● Aim of the exercise:
Working from the records below, repeat exactly the lines starting at the line that contains "Käesolevaga Ubiquiti kinnitab, et" and ending at the line that contains "Italiano [Italian]", inclusive.

----- Supplied information -----

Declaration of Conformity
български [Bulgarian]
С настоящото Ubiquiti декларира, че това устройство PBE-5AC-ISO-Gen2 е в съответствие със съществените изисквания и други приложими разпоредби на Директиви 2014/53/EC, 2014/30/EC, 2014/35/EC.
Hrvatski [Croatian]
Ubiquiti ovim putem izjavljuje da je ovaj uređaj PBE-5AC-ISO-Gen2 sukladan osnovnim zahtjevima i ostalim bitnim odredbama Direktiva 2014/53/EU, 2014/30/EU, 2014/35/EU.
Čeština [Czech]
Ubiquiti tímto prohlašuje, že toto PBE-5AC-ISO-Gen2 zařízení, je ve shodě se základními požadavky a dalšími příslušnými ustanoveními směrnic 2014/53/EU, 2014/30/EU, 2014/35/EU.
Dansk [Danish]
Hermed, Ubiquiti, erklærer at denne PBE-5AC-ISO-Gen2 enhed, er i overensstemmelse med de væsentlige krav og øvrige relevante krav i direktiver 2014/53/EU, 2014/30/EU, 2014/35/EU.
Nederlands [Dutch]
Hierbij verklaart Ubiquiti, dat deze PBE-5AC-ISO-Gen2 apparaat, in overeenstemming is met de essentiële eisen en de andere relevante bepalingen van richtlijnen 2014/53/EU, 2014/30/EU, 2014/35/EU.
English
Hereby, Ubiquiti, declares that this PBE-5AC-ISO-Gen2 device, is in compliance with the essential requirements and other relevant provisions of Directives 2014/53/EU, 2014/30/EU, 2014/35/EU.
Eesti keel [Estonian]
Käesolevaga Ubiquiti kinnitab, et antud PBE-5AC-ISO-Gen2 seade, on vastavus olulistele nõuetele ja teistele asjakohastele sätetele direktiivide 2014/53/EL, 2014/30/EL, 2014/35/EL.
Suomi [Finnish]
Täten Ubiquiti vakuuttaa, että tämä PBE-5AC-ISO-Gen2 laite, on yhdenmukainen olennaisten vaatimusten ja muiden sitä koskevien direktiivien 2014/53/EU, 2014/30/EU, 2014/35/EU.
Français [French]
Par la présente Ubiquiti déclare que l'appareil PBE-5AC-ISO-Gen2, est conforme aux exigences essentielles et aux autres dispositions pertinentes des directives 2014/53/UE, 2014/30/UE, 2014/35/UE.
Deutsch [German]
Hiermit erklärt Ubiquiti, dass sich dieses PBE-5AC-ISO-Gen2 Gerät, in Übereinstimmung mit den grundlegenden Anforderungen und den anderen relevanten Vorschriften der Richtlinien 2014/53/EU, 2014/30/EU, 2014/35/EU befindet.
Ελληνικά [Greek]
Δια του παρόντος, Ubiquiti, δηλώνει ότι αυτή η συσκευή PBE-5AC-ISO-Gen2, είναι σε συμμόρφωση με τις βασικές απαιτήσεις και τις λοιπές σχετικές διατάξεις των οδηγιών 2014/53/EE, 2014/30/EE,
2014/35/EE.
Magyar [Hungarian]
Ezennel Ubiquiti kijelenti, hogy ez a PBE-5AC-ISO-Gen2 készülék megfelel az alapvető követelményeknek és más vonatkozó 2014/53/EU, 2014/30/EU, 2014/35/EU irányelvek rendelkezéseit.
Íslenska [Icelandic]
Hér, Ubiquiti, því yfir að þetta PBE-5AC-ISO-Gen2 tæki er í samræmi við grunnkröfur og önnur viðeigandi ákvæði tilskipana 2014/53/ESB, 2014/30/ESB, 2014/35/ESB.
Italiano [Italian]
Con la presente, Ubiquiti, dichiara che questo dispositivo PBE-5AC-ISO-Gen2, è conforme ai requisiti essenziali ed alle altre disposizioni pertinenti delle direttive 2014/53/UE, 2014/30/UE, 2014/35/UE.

-----

● Answer box:
Käesolevaga Ubiquiti kinnitab, et antud PBE-5AC-ISO-Gen2 seade, on vastavus olulistele nõuetele ja teistele asjakohastele sätetele direktiivide 2014/53/EL, 2014/30/EL, 2014/35/EL.
Suomi [Finnish]
Täten Ubiquiti vakuuttaa, että tämä PBE-5AC-ISO-Gen2 laite, on yhdenmukainen olennaisten vaatimusten ja muiden sitä koskevien direktiivien 2014/53/EU, 2014/30/EU, 2014/35/EU.
Français [French]
Par la présente Ubiquiti déclare que l'appareil PBE-5AC-ISO-Gen2, est conforme aux exigences essentielles et aux autres dispositions pertinentes des directives 2014/53/UE, 2014/30/UE, 2014/35/UE.
Deutsch [German]
Hiermit erklärt Ubiquiti, dass sich dieses PBE-5AC-ISO-Gen2 Gerät, in Übereinstimmung mit den grundlegenden Anforderungen und den anderen relevanten Vorschriften der Richtlinien 2014/53/EU, 2014/30/EU, 2014/35/EU befindet.
Ελληνικά [Greek]
Δια του παρόντος, Ubiquiti, δηλώνει ότι αυτή η συσκευή PBE-5AC-ISO-Gen2, είναι σε συμμόρφωση με τις βασικές απαιτήσεις και τις λοιπές σχετικές διατάξεις των οδηγιών 2014/53/EE, 2014/30/EE,
2014/35/EE.
Magyar [Hungarian]
Ezennel Ubiquiti kijelenti, hogy ez a PBE-5AC-ISO-Gen2 készülék megfelel az alapvető követelményeknek és más vonatkozó 2014/53/EU, 2014/30/EU, 2014/35/EU irányelvek rendelkezéseit.
Íslenska [Icelandic]
Hér, Ubiquiti, því yfir að þetta PBE-5AC-ISO-Gen2 tæki er í samræmi við grunnkröfur og önnur viðeigandi ákvæði tilskipana 2014/53/ESB, 2014/30/ESB, 2014/35/ESB.
Italiano [Italian]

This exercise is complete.